Mat_VarReadNext() is slow
Brought to you by:
chulbe2lsu,
t-beu
mode(2)
In Scilab, the included test case is much slower in V5.4.1 than in V5.5-beta.
Digging into the functions shows that 99% of the time is spent in Mat_VarReadNext().
The Scilab gateway has not changed much between the two versions, so I think Mat_VarReadNext has been modified and slowed between matio V1.3.4 and V1.5.1 (at least for this test).
// Test case:
// Generate string data
Date=[];
Time=[];
for x=1:1000
Date=[Date;"123"];
Time=[Time;"456"];
end
// save as matlab file
savematfile("test.mat","Date","Time","-v6")
// load the matlab file and measure execution time
tic()
loadmatfile("test.mat")
toc()
Siclab related bug: http://bugzilla.scilab.org/show_bug.cgi?id=13143
Thank you for your time,
Paul
I can't recall off hand what the old code did and can't look at it right now. The issue here is that character data is stored as uint16. When reading back it converts to char. The current implementation is reading a single character at a time which is probably where the performance issue is. A better implementation could read many uint16 at once into a buffer and then loop the conversion.
Actually, this looks like an issue that would occur with many data types and not just char. Double is the only one that does it well (if not converting types).
I will see if I can look at this soon, but can't promise anything.
Can you test the attached patch to see how that improves your performance? If the performance is still not good, please post some profile information that I can look at.
Could you please provide me with a libmatio.so / libmatio.so.2 / libmatio.so.0.1 file? I use a compiled version of matio for Scilab
Unfortunately not. I do not have access to a Linux system. You should easily be able to clone the repository apply the patch and compile.
I created the MAT files in MATLAB and attached them for your convenience.
Now, when I run
test_mat readvar test_bug23_uncompressed.mat Time
or
test_mat readvar test_bug23_compressed.mat Time
on current master (and w/o the read_char.patch applied) it is as quick as it should be. Therefore I am afraid I cannot reproduce this issue.

== YOUR OBJECTIVE ==
Continue the forum thread about the slow Mat_VarReadNext() function, picking up after its last post.

== RECORD SET ==
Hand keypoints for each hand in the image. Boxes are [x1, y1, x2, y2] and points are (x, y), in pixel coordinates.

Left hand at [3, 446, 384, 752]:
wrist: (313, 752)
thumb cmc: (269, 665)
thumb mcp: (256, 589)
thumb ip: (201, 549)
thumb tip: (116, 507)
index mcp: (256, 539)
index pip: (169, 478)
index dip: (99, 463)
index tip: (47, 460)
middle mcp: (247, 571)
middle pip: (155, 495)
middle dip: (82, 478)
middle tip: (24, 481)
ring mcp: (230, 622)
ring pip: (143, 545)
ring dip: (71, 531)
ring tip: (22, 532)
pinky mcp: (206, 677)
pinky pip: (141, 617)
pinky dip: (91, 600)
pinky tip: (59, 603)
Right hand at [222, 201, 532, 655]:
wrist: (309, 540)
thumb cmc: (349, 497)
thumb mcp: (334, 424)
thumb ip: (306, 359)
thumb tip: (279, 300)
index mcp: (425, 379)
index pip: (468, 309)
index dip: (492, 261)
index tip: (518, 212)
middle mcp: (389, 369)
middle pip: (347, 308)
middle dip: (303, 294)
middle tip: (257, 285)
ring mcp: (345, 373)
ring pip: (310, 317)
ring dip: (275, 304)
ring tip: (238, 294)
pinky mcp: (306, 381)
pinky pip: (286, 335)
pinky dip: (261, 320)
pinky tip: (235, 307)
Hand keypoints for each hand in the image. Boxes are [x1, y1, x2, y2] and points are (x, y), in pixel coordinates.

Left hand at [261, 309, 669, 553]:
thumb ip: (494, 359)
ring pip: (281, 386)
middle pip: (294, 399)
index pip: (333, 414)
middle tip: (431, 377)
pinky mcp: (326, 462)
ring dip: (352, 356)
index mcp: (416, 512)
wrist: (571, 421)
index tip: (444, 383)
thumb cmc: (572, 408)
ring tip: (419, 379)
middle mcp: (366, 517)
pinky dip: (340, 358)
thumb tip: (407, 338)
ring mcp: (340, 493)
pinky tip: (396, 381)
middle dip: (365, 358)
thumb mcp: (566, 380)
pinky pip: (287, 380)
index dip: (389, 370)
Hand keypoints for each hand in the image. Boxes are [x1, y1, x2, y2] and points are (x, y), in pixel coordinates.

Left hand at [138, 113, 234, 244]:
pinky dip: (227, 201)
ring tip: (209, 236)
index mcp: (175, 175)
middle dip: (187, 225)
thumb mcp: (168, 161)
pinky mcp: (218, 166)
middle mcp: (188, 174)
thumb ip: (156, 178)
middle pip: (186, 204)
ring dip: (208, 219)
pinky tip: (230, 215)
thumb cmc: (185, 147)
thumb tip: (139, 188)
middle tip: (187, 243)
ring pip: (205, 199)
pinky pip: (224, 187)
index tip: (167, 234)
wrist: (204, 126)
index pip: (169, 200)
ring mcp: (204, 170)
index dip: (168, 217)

== ANSWER SPACE ==
Last edit: tbeu 2016-01-11
By the way, you can the up-to-date pre-built Linux 64-bit binaries from https://drone.io/github.com/tbeu/matio/files/src/.libs/linux64.tar.xz.
I am encountering this issue too with the current head of master, 935e4b67df, when writing Matlab file v5 with zlib compression turned on.
I ran gprof and valgrind to determine where things got slower between the two, and it's in the call to inflate. It takes the majority of the program's execution time (see attachments), when it used to take none.
I do not see this issue in matio v1.5.2, and in fact v1.5.2 never calls inflate. I put a breakpoint on zlib's inflate function in gdb and it only gets hit on the latest version of matio, not v1.5.2.
This is the stack when inflate is called:
Last edit: Chad Smith 2016-12-21
Thank you for your analyses. Can you please provide the MAT-file and the call (like
test_mat readvar test_bug23_uncompressed.mat Time) to read the file and do the profiling.I am trying to create a mat file, not read one.
I found the source of the slowness. It was introduced in issue #35 in github, commit 1e00807968cc. I included a (very simple) patch that made it run at the same speed as before.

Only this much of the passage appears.